Abstract LB-316: Suppression of tumor angiogenesis and metastasis by targeting a novel p38-driven tumor-stromal crosstalk

Abstract

Abstract Triple-negative breast cancers (TNBCs, ER/PR/HER2-negative) pose significant clinical challenges largely due to a lack of targeted therapy. Our prior work revealed a novel tumor-stromal crosstalk that increases p38 kinase signaling in the breast tumor microenvironment (TME). Here, we examined the effects of systemic blockade of p38 signaling in the relevant TNBC models. Blockade of p38 with a selective p38 inhibitor Ralimetinib reduced tumor growth and metastasis to the lungs and liver. Histology revealed that p38 blockade greatly reduced tumor angiogenesis. Within the TME, we found a massive infiltration of myeloid cells i.e. polymorphonuclear (PMN) myeloid-derived suppressor-like cells (MDSC-like) to the lungs and liver of tumor-bearing (TB) mice. Further, TB-mice showed a significant rise in the numbers of granulocytes and monocytes in the circulation, and the accumulation of CD163+ macrophages in the TME. Blockade of p38 greatly reduced these responses.
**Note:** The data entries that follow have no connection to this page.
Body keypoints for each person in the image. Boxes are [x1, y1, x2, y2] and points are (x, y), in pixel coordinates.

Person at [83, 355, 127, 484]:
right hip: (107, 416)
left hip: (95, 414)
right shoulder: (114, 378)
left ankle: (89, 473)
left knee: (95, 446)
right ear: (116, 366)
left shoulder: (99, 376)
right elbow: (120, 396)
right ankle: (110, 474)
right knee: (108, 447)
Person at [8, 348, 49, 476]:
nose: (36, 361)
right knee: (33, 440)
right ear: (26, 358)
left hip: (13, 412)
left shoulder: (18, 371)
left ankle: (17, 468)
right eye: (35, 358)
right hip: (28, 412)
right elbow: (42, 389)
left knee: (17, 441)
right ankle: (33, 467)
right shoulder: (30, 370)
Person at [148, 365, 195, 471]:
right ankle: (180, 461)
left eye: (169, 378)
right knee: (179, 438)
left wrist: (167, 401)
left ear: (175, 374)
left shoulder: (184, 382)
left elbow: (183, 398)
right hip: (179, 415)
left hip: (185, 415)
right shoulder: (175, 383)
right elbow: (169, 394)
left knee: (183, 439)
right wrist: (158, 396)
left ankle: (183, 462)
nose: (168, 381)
In contrast, p38 blockade increased abundance of cytotoxic CD8+ T-cells in the TME. Addressing the mechanism, we found that inactivation of p38 in tumor cells was sufficient to reduce the influx of macrophages to the tumor, suggesting a tumor-driven mechanism of mobilization or expansion of myeloid cell populations. Further, depletion of PMN-MDSC-like cells and neutrophils using anti-Ly6G antibody reduced metastases to the lungs and liver. Assessing the prognostic value of our results, we found an inverse correlation of CD163 levels with metastasis-free survival in patients with breast cancer. Together, these results demonstrate that p38 kinase promotes breast cancer growth and colonization to distant organs by regulating mobilization of pro-tumor myeloid cells. This p38-driven mechanism highlights a novel target for treatment of patients with TNBC or advanced disease. Citation Format: Andrei V. Bakin, Justin Zonneville, Rebecca Walden, Sydney Grant, Sean Colligan, Alexandra Miller, Alexander M. Truskinovsky, Scott Abrams. Suppression of tumor angiogenesis and metastasis by targeting a novel p38-driven tumor-stromal crosstalk [abstract]. In: Proceedings of the American Association for Cancer Research Annual Meeting 2019; 2019 Mar 29-Apr 3; Atlanta, GA. Philadelphia (PA): AACR; Cancer Res 2019;79(13 Suppl):Abstract nr LB-316.